Your objective:
Under this task are some entries; return every one of them exactly.

Data provided:
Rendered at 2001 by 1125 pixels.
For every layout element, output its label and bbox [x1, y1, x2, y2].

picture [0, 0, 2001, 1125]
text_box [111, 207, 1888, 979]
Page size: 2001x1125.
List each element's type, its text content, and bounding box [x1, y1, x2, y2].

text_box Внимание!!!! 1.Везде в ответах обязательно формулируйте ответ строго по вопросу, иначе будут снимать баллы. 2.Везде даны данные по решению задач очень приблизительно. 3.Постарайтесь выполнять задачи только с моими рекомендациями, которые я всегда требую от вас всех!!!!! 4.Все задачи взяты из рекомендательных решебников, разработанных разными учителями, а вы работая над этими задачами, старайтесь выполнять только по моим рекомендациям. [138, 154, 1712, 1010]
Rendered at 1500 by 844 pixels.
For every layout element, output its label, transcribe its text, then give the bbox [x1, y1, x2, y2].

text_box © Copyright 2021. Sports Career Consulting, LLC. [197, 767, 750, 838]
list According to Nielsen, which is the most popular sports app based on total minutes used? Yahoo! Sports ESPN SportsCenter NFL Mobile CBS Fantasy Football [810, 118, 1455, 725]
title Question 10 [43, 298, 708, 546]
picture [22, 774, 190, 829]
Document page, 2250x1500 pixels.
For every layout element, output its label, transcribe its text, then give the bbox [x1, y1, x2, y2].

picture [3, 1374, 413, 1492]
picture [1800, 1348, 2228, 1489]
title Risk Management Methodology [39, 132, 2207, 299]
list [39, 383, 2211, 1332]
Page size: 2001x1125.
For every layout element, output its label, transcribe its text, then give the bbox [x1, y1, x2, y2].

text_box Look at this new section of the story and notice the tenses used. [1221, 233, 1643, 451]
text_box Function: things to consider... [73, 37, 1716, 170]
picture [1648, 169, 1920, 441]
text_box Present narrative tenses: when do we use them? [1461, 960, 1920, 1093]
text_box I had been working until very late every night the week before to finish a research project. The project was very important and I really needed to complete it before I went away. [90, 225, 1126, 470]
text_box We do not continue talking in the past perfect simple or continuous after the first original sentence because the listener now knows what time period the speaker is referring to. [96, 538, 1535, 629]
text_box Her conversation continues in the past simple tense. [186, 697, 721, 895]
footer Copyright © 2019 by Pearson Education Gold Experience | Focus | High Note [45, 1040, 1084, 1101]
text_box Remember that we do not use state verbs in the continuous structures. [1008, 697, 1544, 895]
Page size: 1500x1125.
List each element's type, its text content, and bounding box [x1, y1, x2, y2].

Task result:
Rendered at 2001 by 1125 pixels.
For every layout element, output its label and bbox [x1, y1, x2, y2].

picture [0, 0, 2001, 1125]
text_box [111, 207, 1888, 979]
Page size: 2001x1125.
List each element's type, its text content, and bounding box [x1, y1, x2, y2].

text_box Внимание!!!! 1.Везде в ответах обязательно формулируйте ответ строго по вопросу, иначе будут снимать баллы. 2.Везде даны данные по решению задач очень приблизительно. 3.Постарайтесь выполнять задачи только с моими рекомендациями, которые я всегда требую от вас всех!!!!! 4.Все задачи взяты из рекомендательных решебников, разработанных разными учителями, а вы работая над этими задачами, старайтесь выполнять только по моим рекомендациям. [138, 154, 1712, 1010]
Rendered at 1500 by 844 pixels.
For every layout element, output its label, transcribe its text, then give the bbox [x1, y1, x2, y2].

text_box © Copyright 2021. Sports Career Consulting, LLC. [197, 767, 750, 838]
list According to Nielsen, which is the most popular sports app based on total minutes used? Yahoo! Sports ESPN SportsCenter NFL Mobile CBS Fantasy Football [810, 118, 1455, 725]
title Question 10 [43, 298, 708, 546]
picture [22, 774, 190, 829]
Document page, 2250x1500 pixels.
For every layout element, output its label, transcribe its text, then give the bbox [x1, y1, x2, y2].

picture [3, 1374, 413, 1492]
picture [1800, 1348, 2228, 1489]
title Risk Management Methodology [39, 132, 2207, 299]
list [39, 383, 2211, 1332]
Page size: 2001x1125.
For every layout element, output its label, transcribe its text, then give the bbox [x1, y1, x2, y2].

text_box Look at this new section of the story and notice the tenses used. [1221, 233, 1643, 451]
text_box Function: things to consider... [73, 37, 1716, 170]
picture [1648, 169, 1920, 441]
text_box Present narrative tenses: when do we use them? [1461, 960, 1920, 1093]
text_box I had been working until very late every night the week before to finish a research project. The project was very important and I really needed to complete it before I went away. [90, 225, 1126, 470]
text_box We do not continue talking in the past perfect simple or continuous after the first original sentence because the listener now knows what time period the speaker is referring to. [96, 538, 1535, 629]
text_box Her conversation continues in the past simple tense. [186, 697, 721, 895]
footer Copyright © 2019 by Pearson Education Gold Experience | Focus | High Note [45, 1040, 1084, 1101]
text_box Remember that we do not use state verbs in the continuous structures. [1008, 697, 1544, 895]
Page size: 1500x1125.
List each element's type, its text content, and bounding box [x1, y1, x2, y2].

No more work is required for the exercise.